To this day, quinoa is an important part of Bolivian cuisine and customs. The country’s high Andean Southern Altiplano region features low rainfall, high altitude, hot sun, subfreezing temperatures and thin, cold air – all ideal growing conditions for quinoa.
After tasting this South American ancient grain and learning a bit about its nutritional value, this enterprising group of pioneers determined that they just had to share it with their part of the world. So, they brought it home – and became the first importers of quinoa to the United States. This is how the Quinoa Corporation and Ancient Harvest brand were born.
While Ancient Harvest has expanded far beyond traditional quinoa, nearly all of our organic, gluten-free products still feature the supergrain. Its growing popularity in the U.S. and elsewhere has meant many things for many people – and for the Bolivian farmers with whom we have been working for several decades, it means a road (both literally and figuratively) to a better economic future.
In our ongoing efforts to nurture and sustain a relationship that is mutually beneficial, we are constantly seeking new ways to make the growing and harvesting of Royal Bolivian Quinoa easier for the farmers. From the addition of new technologies to the recent construction of a road off the side of the Tonupa Volcano, we have partnered with the local community on a number of projects that help support and maintain sustainable organic farming practices.
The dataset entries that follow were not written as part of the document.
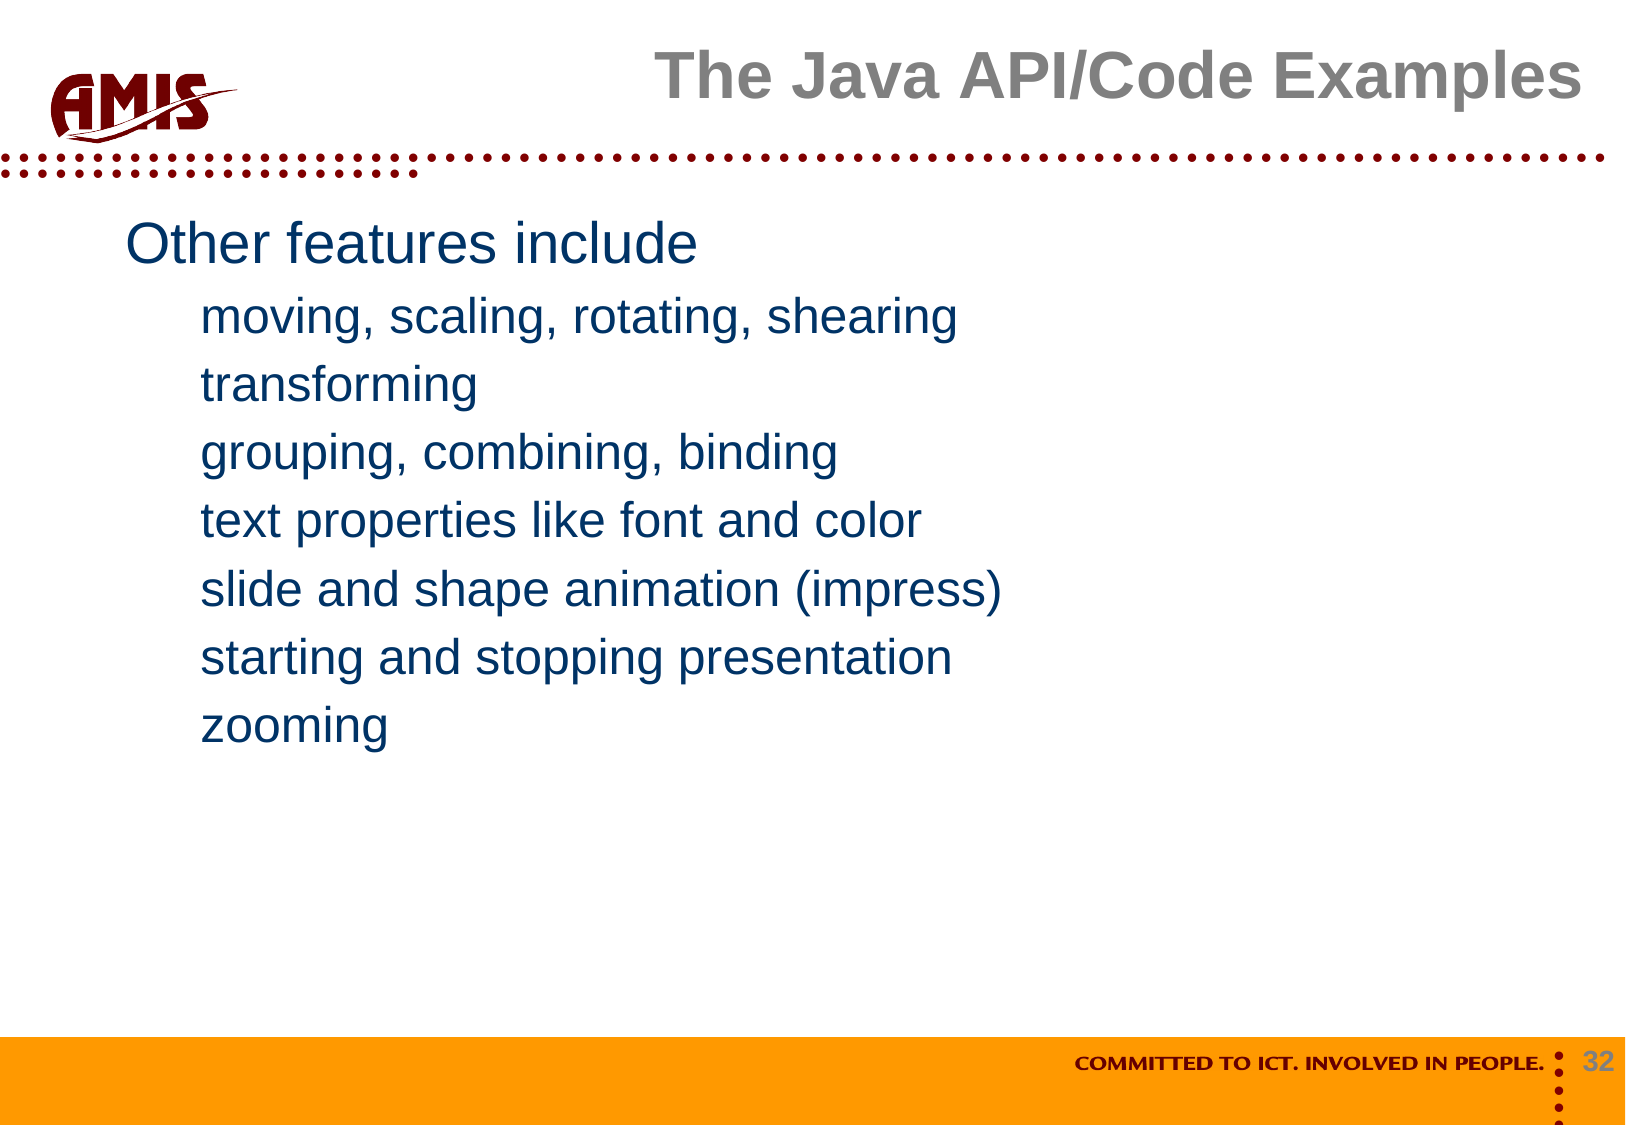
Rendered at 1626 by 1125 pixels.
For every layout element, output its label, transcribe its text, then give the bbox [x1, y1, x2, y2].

picture [50, 73, 238, 144]
picture [1074, 1055, 1544, 1071]
list Other features include moving, scaling, rotating, shearing transforming grouping, combining, binding text properties like font and color slide and shape animation (impress) starting and stopping presentation zooming [124, 210, 1500, 1061]
title The Java API/Code Examples [262, 27, 1585, 123]
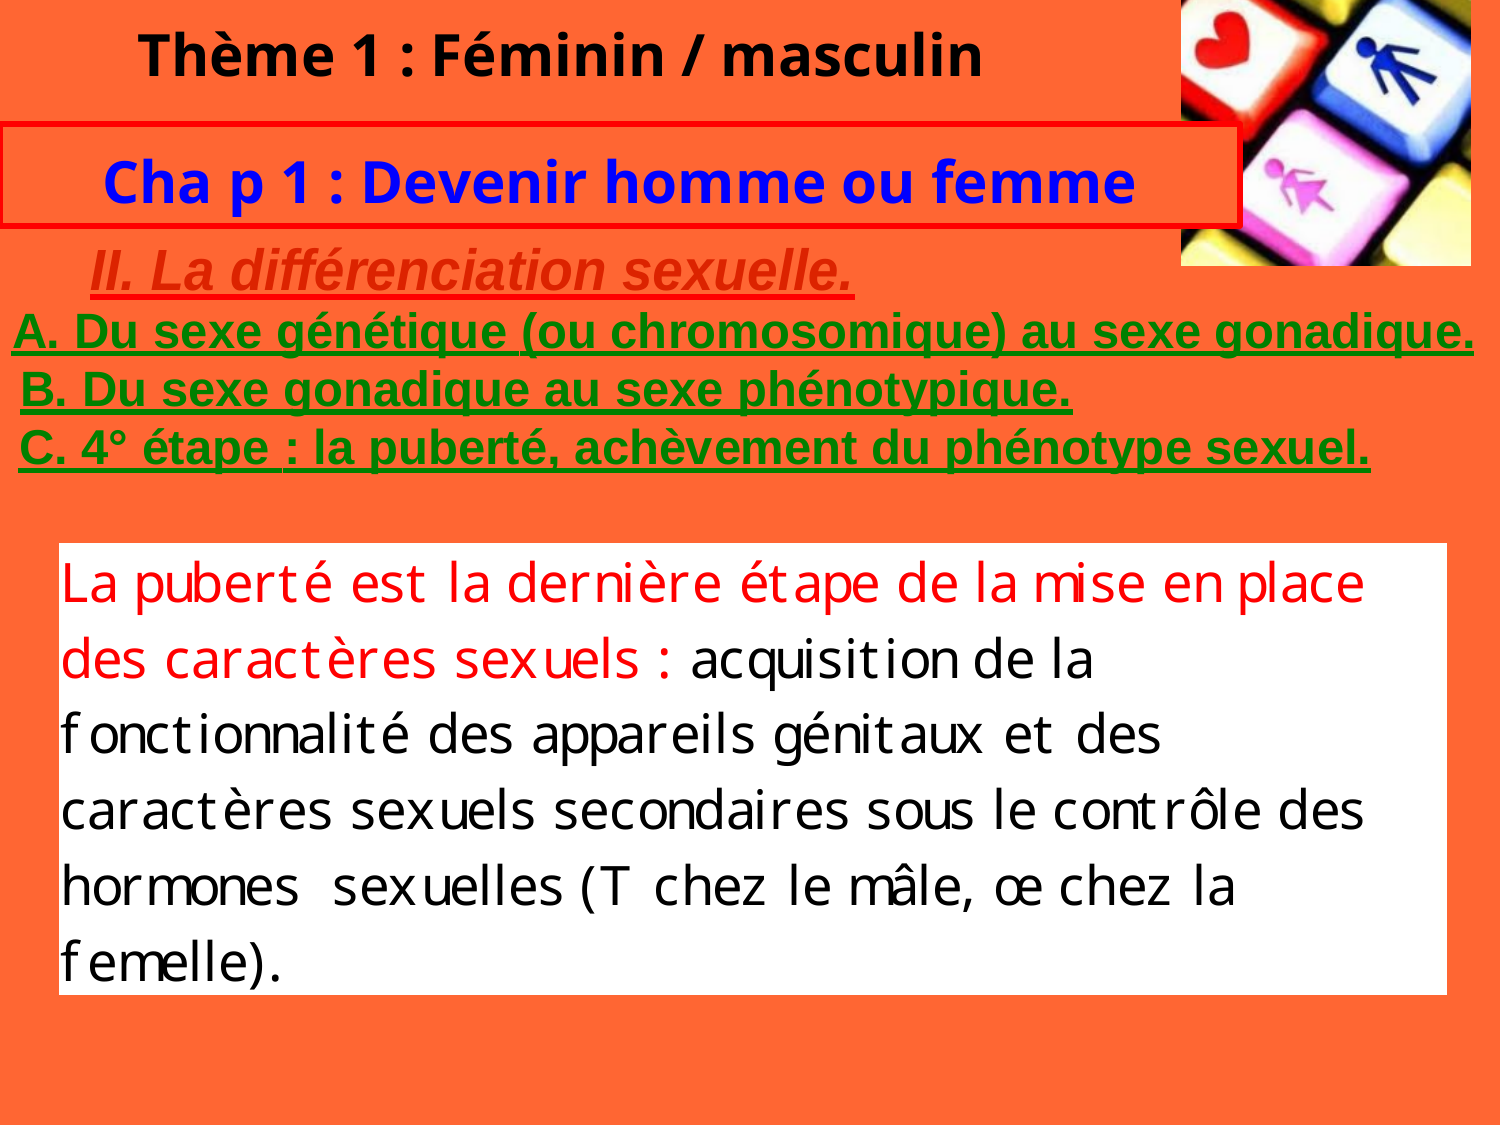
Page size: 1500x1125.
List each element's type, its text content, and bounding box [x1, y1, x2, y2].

picture [1181, 0, 1471, 266]
text_box Thème 1 : Féminin / masculin [0, 0, 1122, 96]
chart [58, 542, 1447, 1004]
text_box Cha p 1 : Devenir homme ou femme [0, 124, 1241, 226]
chart [0, 236, 1488, 480]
So much has been happening behind the scenes here at Ancient Harvest, and we have decided that it’s finally time to share the progress and excitement with all of our fans and readers. We will periodically feature personal accounts of our adventures in Bolivia (complete with truly spectacular photos) and updates on our goals and milestones.
Our hope is that through these messages, you will all gain a better understanding of who we are, where we’ve been, and where we’re going. We hope you’ll join us on this incredible journey – from the heart of the Mother Grain’s homeland to your kitchen table.